Insomnia is not the only significant sleep disorder. Millions of people, many undiagnosed, suffer from a condition called sleep apnea, in which breathing interruptions interfere with sleep -- often without the person being aware of what’s happening. The result can be daytime exhaustion and an increased risk of serious health problems, such as high blood pressure, cardiovascular disease, memory problems, weight gain and headaches, according to the American Sleep Apnea Assn., a patient advocacy group. The sleep loss associated with sleep apnea has been linked to car crashes and problems at work, the association says.

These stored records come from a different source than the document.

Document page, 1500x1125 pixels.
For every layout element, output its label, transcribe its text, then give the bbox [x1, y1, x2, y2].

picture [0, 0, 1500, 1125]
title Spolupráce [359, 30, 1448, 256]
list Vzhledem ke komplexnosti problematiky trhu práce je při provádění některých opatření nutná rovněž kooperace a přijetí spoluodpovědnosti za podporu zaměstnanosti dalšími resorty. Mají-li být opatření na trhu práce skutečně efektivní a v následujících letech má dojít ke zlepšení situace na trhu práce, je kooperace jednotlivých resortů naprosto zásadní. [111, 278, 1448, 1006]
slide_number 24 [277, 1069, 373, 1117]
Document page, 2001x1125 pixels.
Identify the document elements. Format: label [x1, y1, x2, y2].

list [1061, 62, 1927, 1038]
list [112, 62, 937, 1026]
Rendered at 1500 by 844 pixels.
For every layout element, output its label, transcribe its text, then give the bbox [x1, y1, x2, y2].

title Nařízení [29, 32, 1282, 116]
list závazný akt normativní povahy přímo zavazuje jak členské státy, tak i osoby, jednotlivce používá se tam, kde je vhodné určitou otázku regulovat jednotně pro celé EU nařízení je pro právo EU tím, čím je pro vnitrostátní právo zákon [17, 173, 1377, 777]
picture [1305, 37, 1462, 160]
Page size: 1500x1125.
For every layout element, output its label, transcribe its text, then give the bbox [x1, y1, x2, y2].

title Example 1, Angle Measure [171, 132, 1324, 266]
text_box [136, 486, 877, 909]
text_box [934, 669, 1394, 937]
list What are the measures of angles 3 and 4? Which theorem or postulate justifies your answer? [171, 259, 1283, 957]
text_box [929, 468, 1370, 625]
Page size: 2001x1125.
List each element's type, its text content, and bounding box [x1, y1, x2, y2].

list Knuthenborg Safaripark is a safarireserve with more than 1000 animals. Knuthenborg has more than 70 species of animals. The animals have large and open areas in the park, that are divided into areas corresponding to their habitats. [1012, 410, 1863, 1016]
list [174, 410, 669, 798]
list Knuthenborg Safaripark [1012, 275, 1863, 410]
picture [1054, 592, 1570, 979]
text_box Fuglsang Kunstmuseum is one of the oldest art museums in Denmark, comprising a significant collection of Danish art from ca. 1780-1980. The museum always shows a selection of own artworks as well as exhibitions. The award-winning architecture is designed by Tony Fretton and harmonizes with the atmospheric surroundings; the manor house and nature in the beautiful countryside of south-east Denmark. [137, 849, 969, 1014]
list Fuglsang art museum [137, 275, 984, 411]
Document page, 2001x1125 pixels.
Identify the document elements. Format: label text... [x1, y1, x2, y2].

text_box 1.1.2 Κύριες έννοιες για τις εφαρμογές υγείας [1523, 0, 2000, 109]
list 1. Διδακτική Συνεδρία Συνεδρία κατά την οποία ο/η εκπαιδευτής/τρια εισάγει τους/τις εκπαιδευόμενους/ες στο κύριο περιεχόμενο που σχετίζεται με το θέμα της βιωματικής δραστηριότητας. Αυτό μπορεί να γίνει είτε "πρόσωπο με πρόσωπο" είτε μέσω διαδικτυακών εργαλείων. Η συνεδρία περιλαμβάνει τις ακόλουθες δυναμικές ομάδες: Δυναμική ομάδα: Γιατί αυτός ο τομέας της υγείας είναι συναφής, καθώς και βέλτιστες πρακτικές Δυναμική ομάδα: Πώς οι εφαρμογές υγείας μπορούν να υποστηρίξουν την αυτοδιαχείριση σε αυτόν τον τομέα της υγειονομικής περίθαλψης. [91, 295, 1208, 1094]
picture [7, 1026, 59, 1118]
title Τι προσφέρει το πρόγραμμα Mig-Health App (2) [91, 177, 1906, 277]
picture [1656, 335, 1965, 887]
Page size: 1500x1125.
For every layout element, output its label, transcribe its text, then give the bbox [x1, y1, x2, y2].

Cognitive behavior therapy does not treat sleep apnea, says Dr. Michael Sateia, head of the sleep medicine program at Dartmouth-Hitchcock Medical Center in Lebanon, N.H., and a former president of the American Academy of Sleep Medicine. Instead, the condition is treated by a special breathing machine usually covered by insurance and Medicare. The possibility of such a condition highlights why an initial health assessment is crucial, Sateia says, “to be sure that we are identifying the problem causing sleep loss and treating it correctly.”
Help is available
Websites from the National Sleep Foundation, the national Centers for Disease Control and Prevention and the National Institutes of Health offer tips and strategies for dealing with insomnia. People with no underlying medical conditions and only occasional sleeplessness might want to consider those resources to see if they help before investing time (or money) in online behavioral therapy: www.sleepfoundation.org, www.cdc.gov/sleep, www.nhlbi.nih.gov/sleep.